Keempat tersangka masing-masing berinisial MI, YG, KB, dan IL. Mereka diamankan di sejumlah lokasi berbeda yang berada di wilayah Kecamatan Pangkal Balam, Rangkui, dan Bukit Intan.
Dalam operasi tersebut, polisi menyita barang bukti berupa sabu dengan total berat bruto 47,87 gram. Selain itu, petugas juga mengamankan timbangan digital, plastik klip, telepon genggam, serta sejumlah uang tunai yang diduga berasal dari hasil transaksi narkotika.
Kapolresta Pangkalpinang AKBP Indra Wijatmiko mengatakan pengungkapan tersebut merupakan bagian dari upaya kepolisian memutus mata rantai peredaran narkoba di wilayah hukumnya.
“Untuk saat ini baru empat laporan polisi, empat tersangka, dengan jumlah barang bukti sekitar 47 gram. Jangan kasih napas untuk narkoba. Kita bekerja sama untuk berantas narkoba dan selamatkan keluarga kita dari narkoba,” kata Indra.

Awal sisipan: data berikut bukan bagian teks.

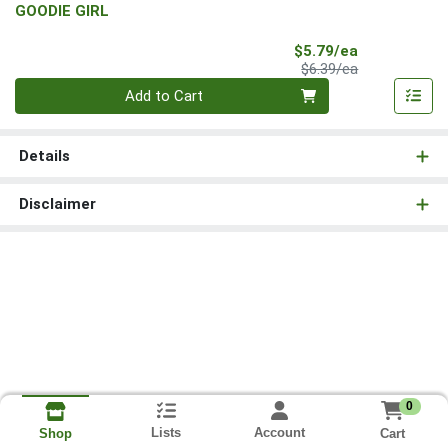
GOODIE GIRL
Sale Price
$5.79/ea
Product Price
$6.39/ea
Quantity 0
Add to Cart
Details
Disclaimer
0
Lists
Account
Cart
Shop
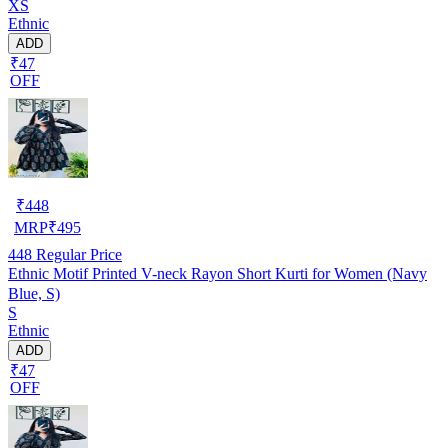
XS
Ethnic
ADD
₹47
OFF
₹
448
MRP
₹
495
448
Regular Price
Ethnic Motif Printed V-neck Rayon Short Kurti for Women (Navy
Blue, S)
S
Ethnic
ADD
₹47
OFF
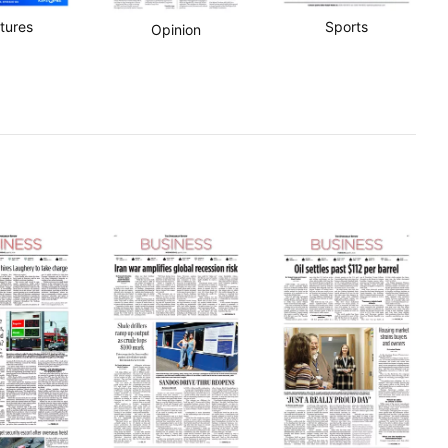
tures
Sports
Opinion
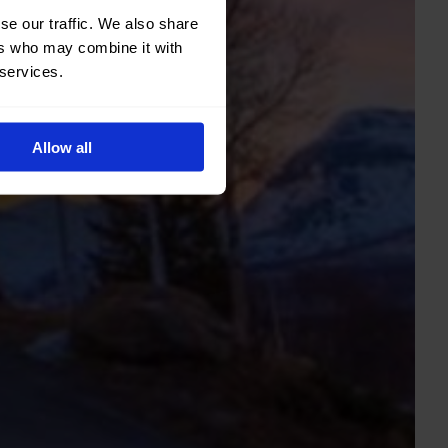
se our traffic. We also share
ers who may combine it with
 services.
Allow all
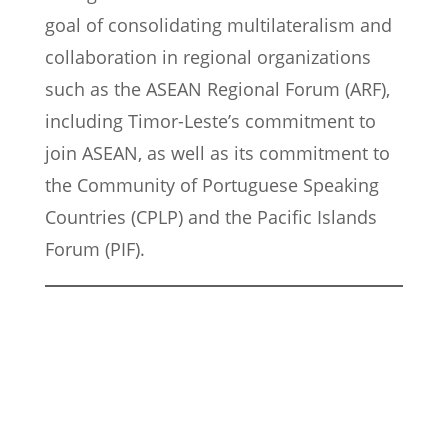
goal of consolidating multilateralism and
collaboration in regional organizations
such as the ASEAN Regional Forum (ARF),
including Timor-Leste’s commitment to
join ASEAN, as well as its commitment to
the Community of Portuguese Speaking
Countries (CPLP) and the Pacific Islands
Forum (PIF).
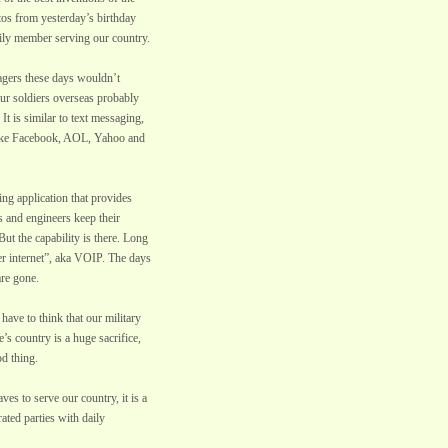
tos from yesterday’s birthday
mily member serving our country.
nagers these days wouldn’t
our soldiers overseas probably
It is similar to text messaging,
 like Facebook, AOL, Yahoo and
ng application that provides
s and engineers keep their
t the capability is there. Long
er internet”, aka VOIP. The days
are gone.
have to think that our military
’s country is a huge sacrifice,
od thing.
es to serve our country, it is a
rated parties with daily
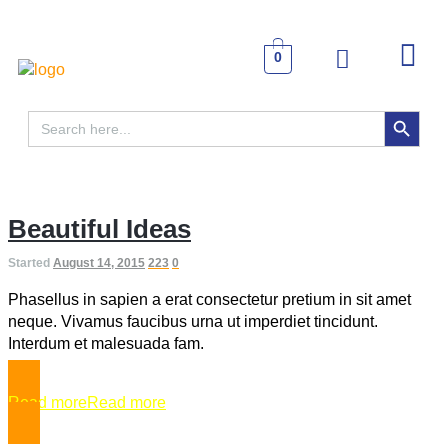
0
SEARCH BUTTON
Search
for:
Beautiful Ideas
Started
August 14, 2015
223
0
Phasellus in sapien a erat consectetur pretium in sit amet
neque. Vivamus faucibus urna ut imperdiet tincidunt.
Interdum et malesuada fam.
Read more
Read more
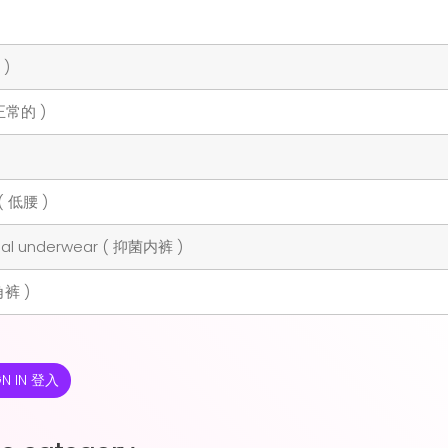
 )
 正常的 )
( 低腰 )
rial underwear ( 抑菌内裤 )
角裤 )
GN IN 登入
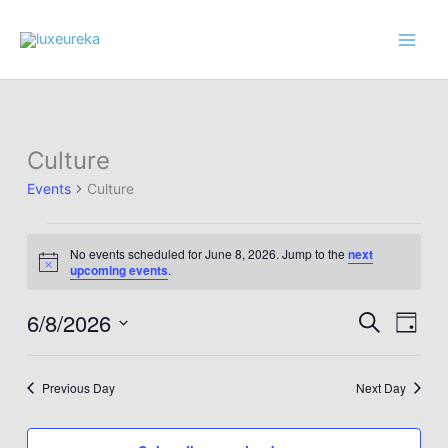
Skip
to
content
Culture
Events
Culture
Events
No events scheduled for June 8, 2026. Jump to the
next
for
Notice
upcoming events
.
June
8,
6/8/2026
Events
Event
Search
Day
2026
Search
Views
Select
and
Navig
date.
Previous Day
Next Day
Views
Navigation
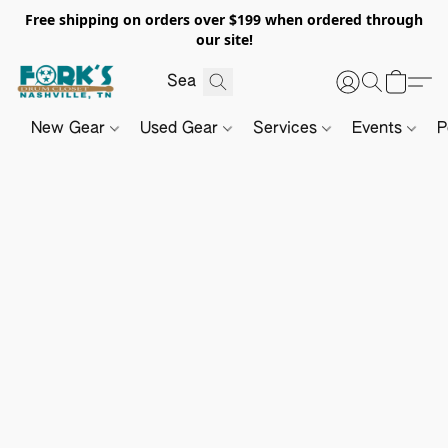
Free shipping on orders over $199 when ordered through
our site!
New Gear
Used Gear
Services
Events
P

Menurutnya, pemberantasan narkotika tidak hanya menjadi tugas aparat penegak hukum, tetapi juga membutuhkan dukungan seluruh lapisan masyarakat agar peredaran barang terlarang dapat ditekan.
Saat ini keempat tersangka telah ditahan di Mapolresta Pangkalpinang untuk menjalani proses penyidikan lebih lanjut. Polisi juga masih melakukan pengembangan guna mengungkap kemungkinan adanya jaringan lain yang terlibat dalam peredaran sabu tersebut.
Atas perbuatannya, para tersangka dijerat dengan Undang-Undang Nomor 35 Tahun 2009 tentang Narkotika dan terancam hukuman pidana sesuai dengan peran masing-masing dalam perkara tersebut.